[Lens distortion estimation data]
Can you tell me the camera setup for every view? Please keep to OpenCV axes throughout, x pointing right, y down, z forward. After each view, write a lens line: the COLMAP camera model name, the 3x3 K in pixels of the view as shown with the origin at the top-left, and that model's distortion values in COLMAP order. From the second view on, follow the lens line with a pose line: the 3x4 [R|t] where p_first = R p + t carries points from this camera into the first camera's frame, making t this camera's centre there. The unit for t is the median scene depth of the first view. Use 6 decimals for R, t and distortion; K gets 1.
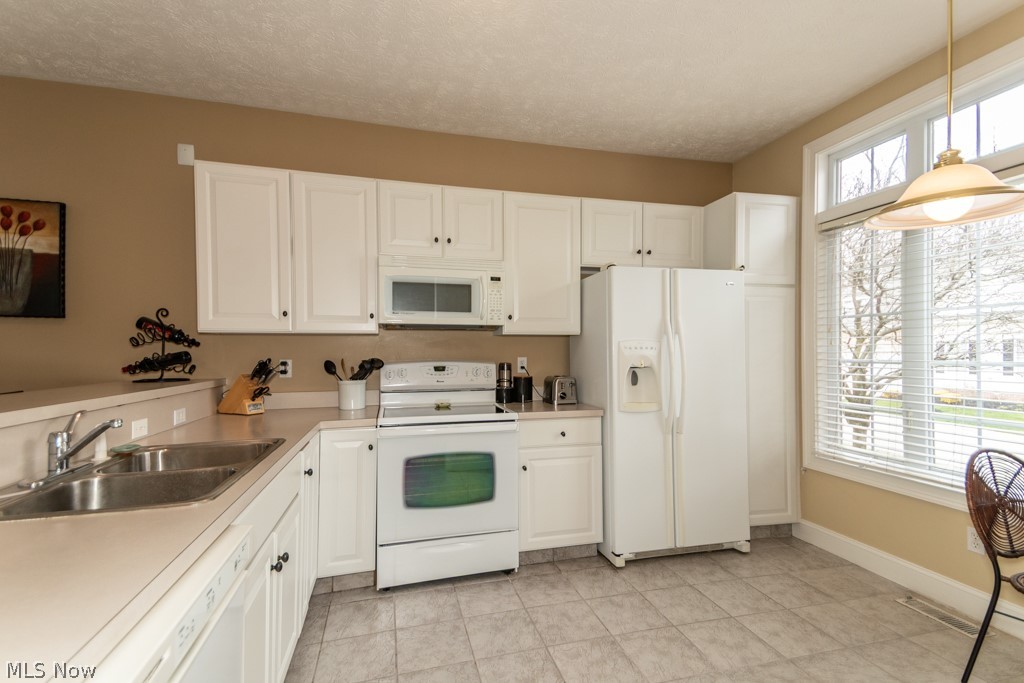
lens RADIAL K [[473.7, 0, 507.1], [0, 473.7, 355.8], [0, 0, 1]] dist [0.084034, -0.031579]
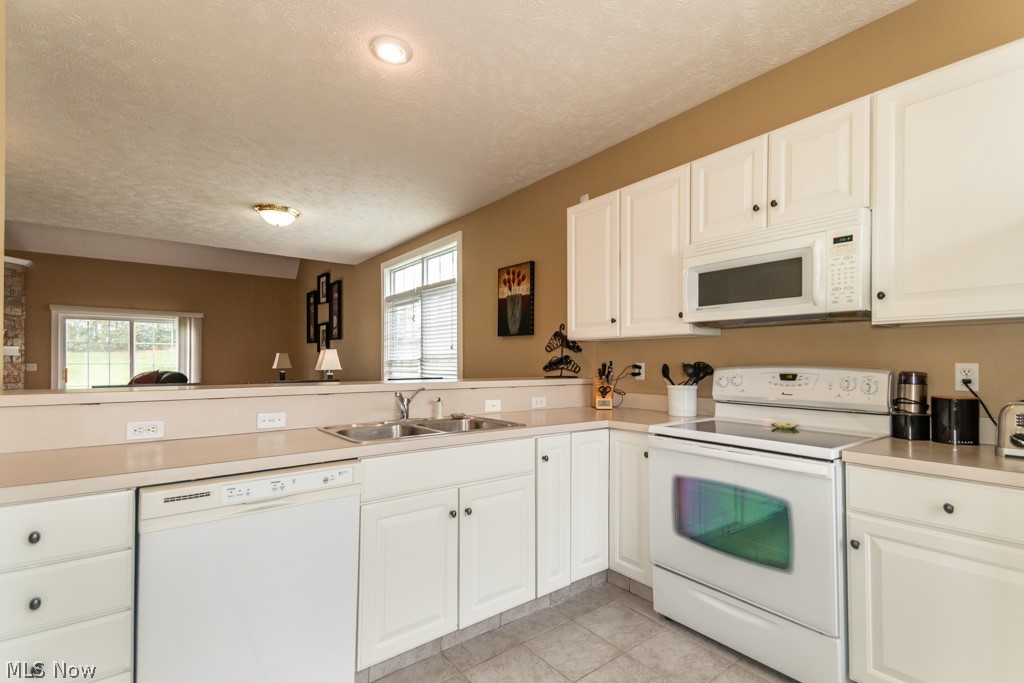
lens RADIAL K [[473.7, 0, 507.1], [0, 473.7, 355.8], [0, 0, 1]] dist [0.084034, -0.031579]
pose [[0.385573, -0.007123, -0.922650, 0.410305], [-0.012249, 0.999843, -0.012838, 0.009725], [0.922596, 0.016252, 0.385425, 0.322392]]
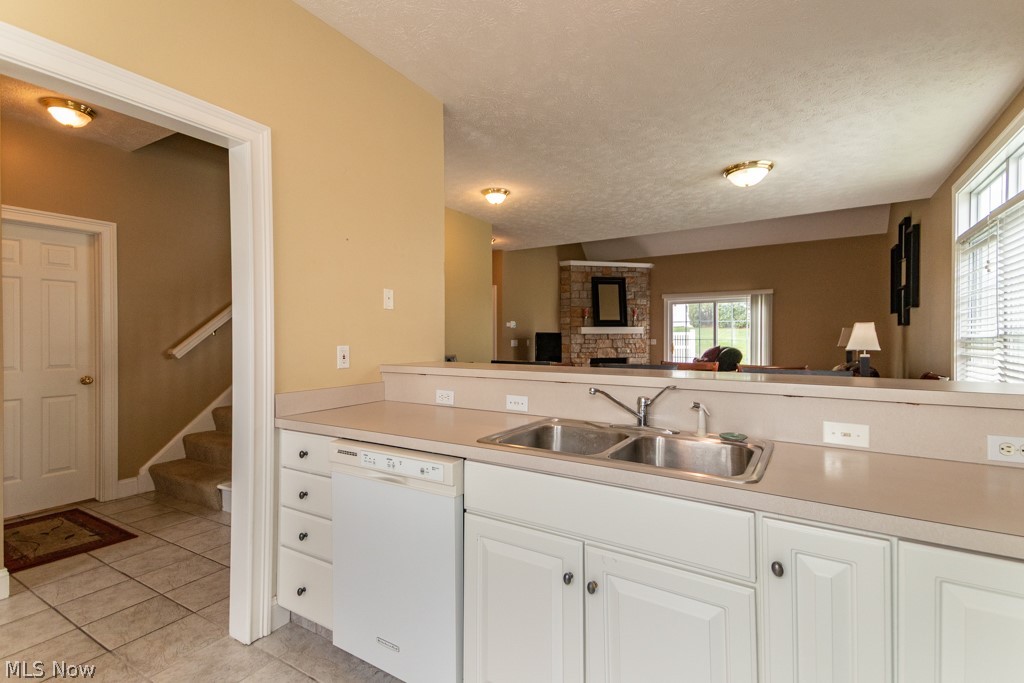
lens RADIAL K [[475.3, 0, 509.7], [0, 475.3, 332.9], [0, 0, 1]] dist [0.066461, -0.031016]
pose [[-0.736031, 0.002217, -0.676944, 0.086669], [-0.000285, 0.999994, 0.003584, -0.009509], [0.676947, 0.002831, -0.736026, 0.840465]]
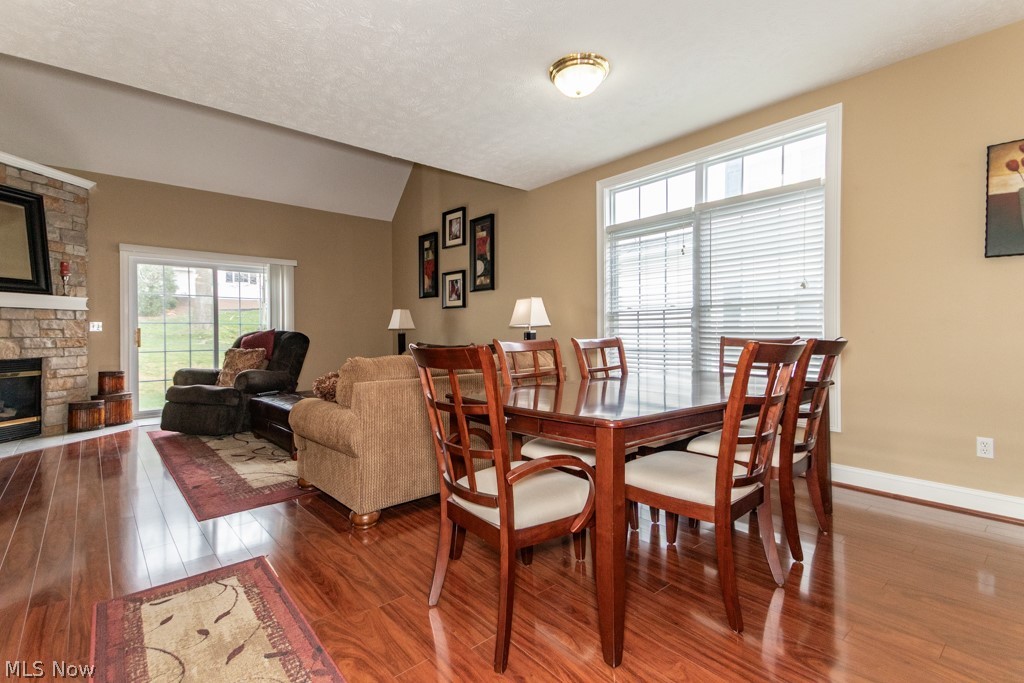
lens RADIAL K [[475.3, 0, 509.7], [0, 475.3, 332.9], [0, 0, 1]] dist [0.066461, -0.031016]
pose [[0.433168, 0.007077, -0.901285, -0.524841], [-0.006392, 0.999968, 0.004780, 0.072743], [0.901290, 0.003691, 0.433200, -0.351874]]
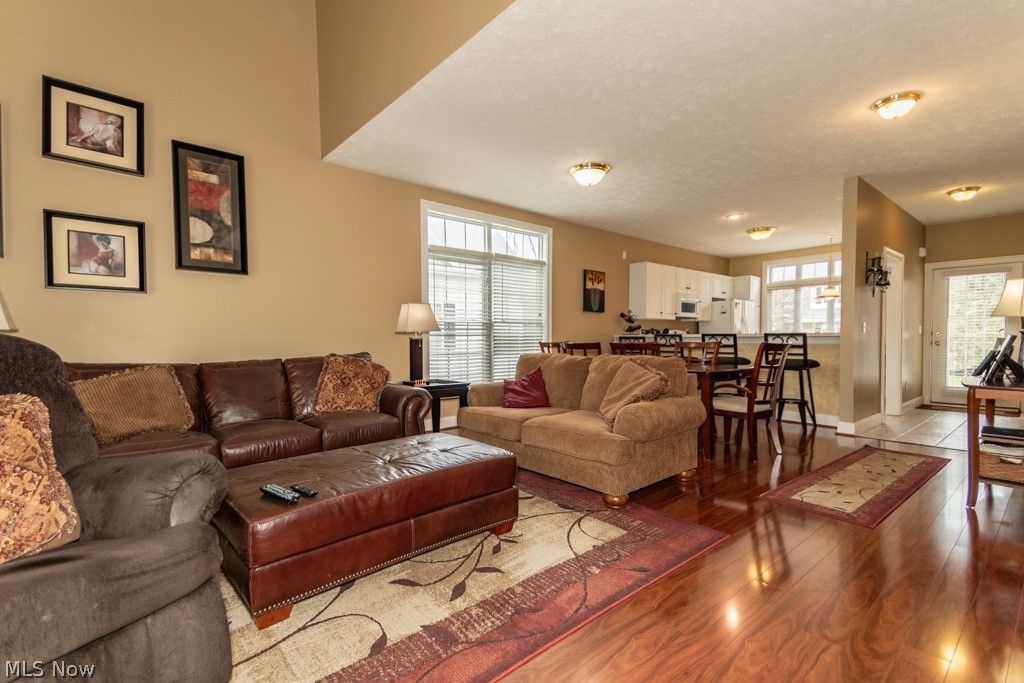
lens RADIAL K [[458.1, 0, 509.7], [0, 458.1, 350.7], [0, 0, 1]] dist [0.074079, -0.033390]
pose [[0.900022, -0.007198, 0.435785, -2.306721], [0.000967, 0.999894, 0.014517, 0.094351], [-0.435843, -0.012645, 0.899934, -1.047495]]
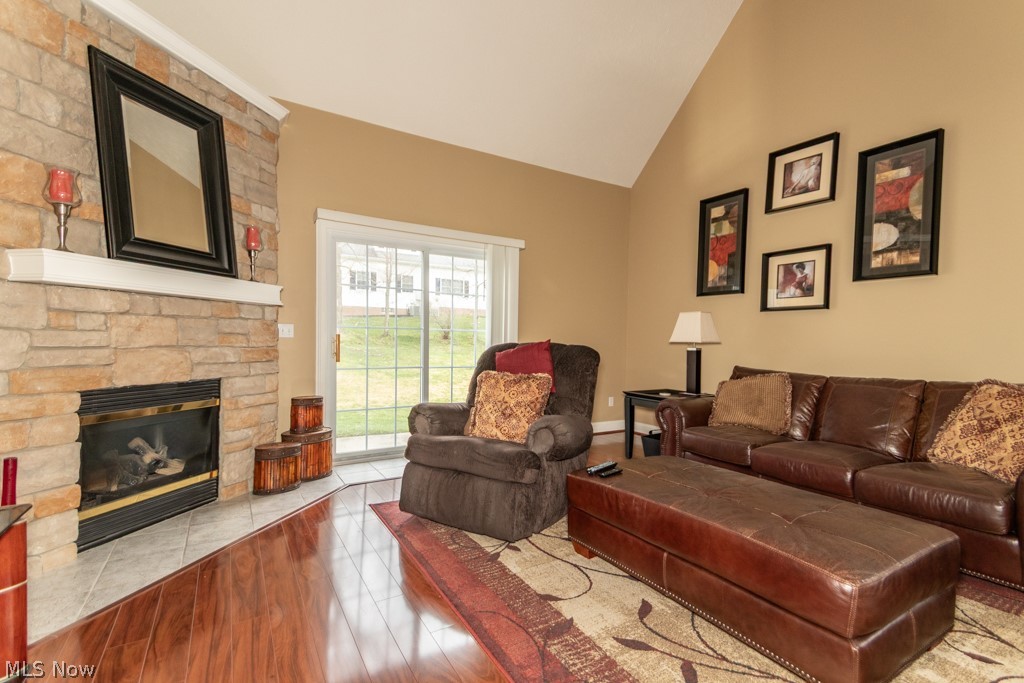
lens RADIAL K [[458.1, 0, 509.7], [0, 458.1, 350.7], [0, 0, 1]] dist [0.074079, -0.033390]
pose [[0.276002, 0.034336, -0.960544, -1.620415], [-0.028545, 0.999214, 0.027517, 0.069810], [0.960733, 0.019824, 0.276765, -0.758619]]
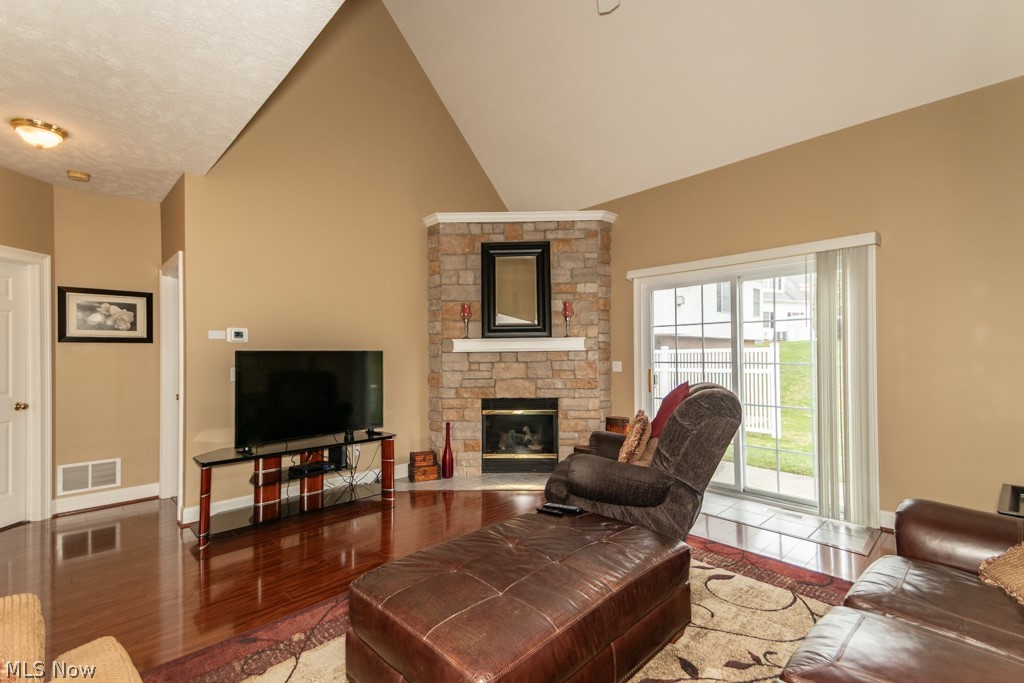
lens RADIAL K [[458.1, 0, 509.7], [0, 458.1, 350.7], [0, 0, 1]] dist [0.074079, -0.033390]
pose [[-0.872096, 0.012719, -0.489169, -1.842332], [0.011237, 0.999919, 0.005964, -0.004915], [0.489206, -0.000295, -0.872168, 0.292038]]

• How to complete this task: Write out all the records above again, but swap "throughout" for "at all times" and change nothing else. Leave the pictures out of your answer.

• Answer for the task:
Can you tell me the camera setup for every view? Please keep to OpenCV axes at all times, x pointing right, y down, z forward. After each view, write a lens line: the COLMAP camera model name, the 3x3 K in pixels of the view as shown with the origin at the top-left, and that model's distortion values in COLMAP order. From the second view on, follow the lens line with a pose line: the 3x4 [R|t] where p_first = R p + t carries points from this camera into the first camera's frame, making t this camera's centre there. The unit for t is the median scene depth of the first view. Use 6 decimals for R, t and distortion; K gets 1.
lens RADIAL K [[473.7, 0, 507.1], [0, 473.7, 355.8], [0, 0, 1]] dist [0.084034, -0.031579]
lens RADIAL K [[473.7, 0, 507.1], [0, 473.7, 355.8], [0, 0, 1]] dist [0.084034, -0.031579]
pose [[0.385573, -0.007123, -0.922650, 0.410305], [-0.012249, 0.999843, -0.012838, 0.009725], [0.922596, 0.016252, 0.385425, 0.322392]]
lens RADIAL K [[475.3, 0, 509.7], [0, 475.3, 332.9], [0, 0, 1]] dist [0.066461, -0.031016]
pose [[-0.736031, 0.002217, -0.676944, 0.086669], [-0.000285, 0.999994, 0.003584, -0.009509], [0.676947, 0.002831, -0.736026, 0.840465]]
lens RADIAL K [[475.3, 0, 509.7], [0, 475.3, 332.9], [0, 0, 1]] dist [0.066461, -0.031016]
pose [[0.433168, 0.007077, -0.901285, -0.524841], [-0.006392, 0.999968, 0.004780, 0.072743], [0.901290, 0.003691, 0.433200, -0.351874]]
lens RADIAL K [[458.1, 0, 509.7], [0, 458.1, 350.7], [0, 0, 1]] dist [0.074079, -0.033390]
pose [[0.900022, -0.007198, 0.435785, -2.306721], [0.000967, 0.999894, 0.014517, 0.094351], [-0.435843, -0.012645, 0.899934, -1.047495]]
lens RADIAL K [[458.1, 0, 509.7], [0, 458.1, 350.7], [0, 0, 1]] dist [0.074079, -0.033390]
pose [[0.276002, 0.034336, -0.960544, -1.620415], [-0.028545, 0.999214, 0.027517, 0.069810], [0.960733, 0.019824, 0.276765, -0.758619]]
lens RADIAL K [[458.1, 0, 509.7], [0, 458.1, 350.7], [0, 0, 1]] dist [0.074079, -0.033390]
pose [[-0.872096, 0.012719, -0.489169, -1.842332], [0.011237, 0.999919, 0.005964, -0.004915], [0.489206, -0.000295, -0.872168, 0.292038]]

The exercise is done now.